AeroDB — MVCC Garbage Collection

Status

  • This document is authoritative
  • It defines when and why versions may be reclaimed
  • Garbage collection (GC) is correctness-driven, not performance-driven
  • No implementation details appear here

1. Purpose of MVCC Garbage Collection

MVCC garbage collection exists to:

  • Reclaim storage occupied by provably unreachable versions
  • Preserve long-term system health
  • Do so without ever weakening correctness

GC is optional for progress, but mandatory for correctness in the sense that:

A version must never be removed unless it is proven invisible to all possible reads.


2. Version Lifecycle States

Every version exists in exactly one of the following logical states.

2.1 Live

A version is Live if:

  • It is visible to at least one possible read view
  • Or it may become visible in the future

Live versions are untouchable by GC.


2.2 Obsolete

A version is Obsolete if:

  • It has been superseded by a newer committed version
  • But may still be visible to some read views

Obsolete does not mean reclaimable.


2.3 Reclaimable

A version is Reclaimable if and only if:

  • It is not visible to any possible read view
  • It is not required by:

  • Any snapshot

  • Any checkpoint
  • Recovery semantics

Reclaimable is a proof-based state, not a heuristic.


2.4 Collected

A version is Collected once:

  • Its removal has been fully recorded
  • Recovery will not resurrect it
  • No reference to it remains

Collected versions no longer exist.


3. Visibility Lower Bound

3.1 Global Visibility Floor

At any time, the system has a visibility lower bound defined by:

  • The oldest active read view
  • The oldest retained snapshot boundary

No version with:

commit_id ≥ visibility_lower_bound

may be reclaimed.


3.2 Determinism Requirement

The visibility lower bound must be:

  • Explicit
  • Deterministic
  • Recoverable after crash

It must not be inferred from timing or runtime observation.

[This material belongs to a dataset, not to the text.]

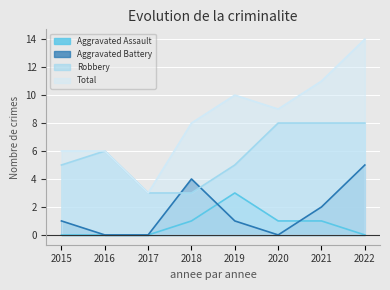

True or false: Aggravated Battery has a value of 1 at 2021.

False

4. GC Eligibility Rule (Formal)

A version V with commit identity C is reclaimable if and only if:

  1. C < visibility_lower_bound
  2. A newer version exists in the same version chain
  3. No snapshot requires V
  4. Recovery correctness is preserved without V

All four conditions are mandatory.


5. Interaction with WAL

5.1 GC as a Durable Event

  • Version removal must be WAL-recorded
  • GC decisions are replayable
  • Recovery must never “re-collect” versions implicitly

GC without WAL representation is forbidden.


5.2 Crash Safety

If a crash occurs:

  • Before GC record durability:

  • Version remains

  • After GC record durability:

  • Version is considered collected

There is no intermediate GC state.


6. Snapshot Retention Rules

Snapshots impose hard retention barriers:

  • Any version visible at a snapshot boundary:

  • Must be retained

  • GC must consider all snapshots, not only the latest

Deleting a snapshot may lower the visibility floor, but never raises it.


7. Checkpoint Interaction

  • Checkpoints may enable GC by:

  • Eliminating WAL dependencies

  • Freezing a visibility boundary
  • Checkpoints do not force GC
  • GC is optional, never mandatory

Checkpointing does not change eligibility rules.

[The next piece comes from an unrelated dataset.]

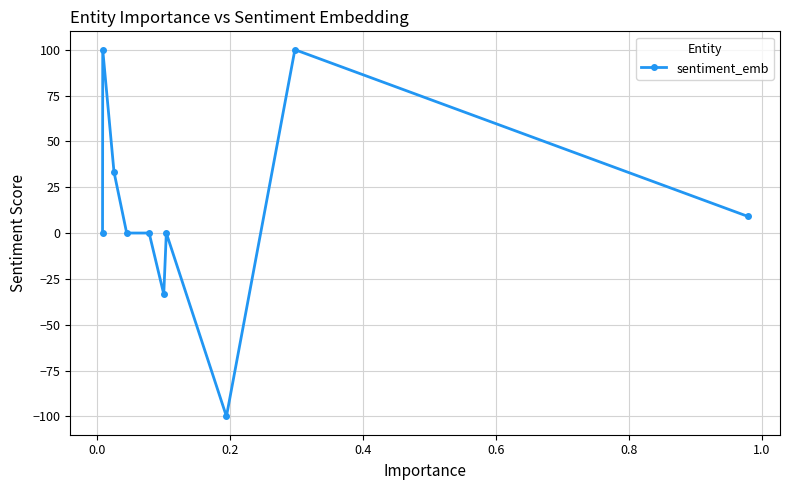

What is the difference between the maximum and minimum values?

200.0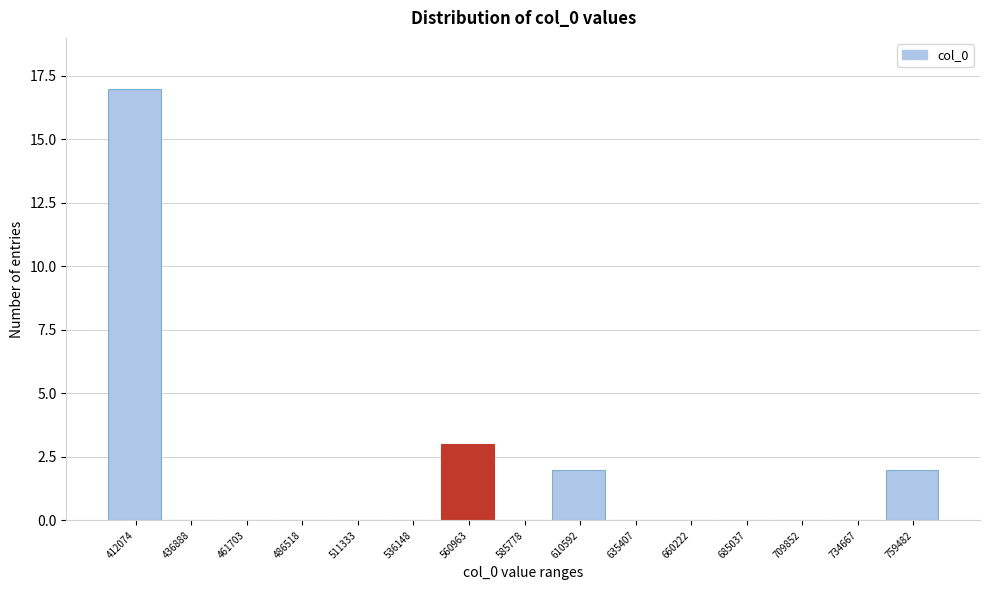

Reading left to right, what are all the values shown in this chart?

412074=17	436888=0	461703=0	486518=0	511333=0	536148=0	560963=3	585778=0	610592=2	635407=0	660222=0	685037=0	709852=0	734667=0	759482=2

8. Deterministic GC Ordering

GC must be:

  • Deterministic
  • Order-independent for correctness
  • Safe under replay

The exact order of reclaiming eligible versions must not affect correctness.


9. Explicitly Forbidden GC Behaviors

GC must never:

  • Guess whether a version is unused
  • Use wall-clock age as a criterion
  • Remove the newest version of a key
  • Violate snapshot retention
  • Operate outside WAL authority

Space pressure is never a justification to violate invariants.


10. GC Summary

MVCC garbage collection in AeroDB is:

  • Proof-based
  • Snapshot-aware
  • WAL-governed
  • Crash-safe
  • Deterministic

GC is allowed only when correctness is preserved beyond doubt.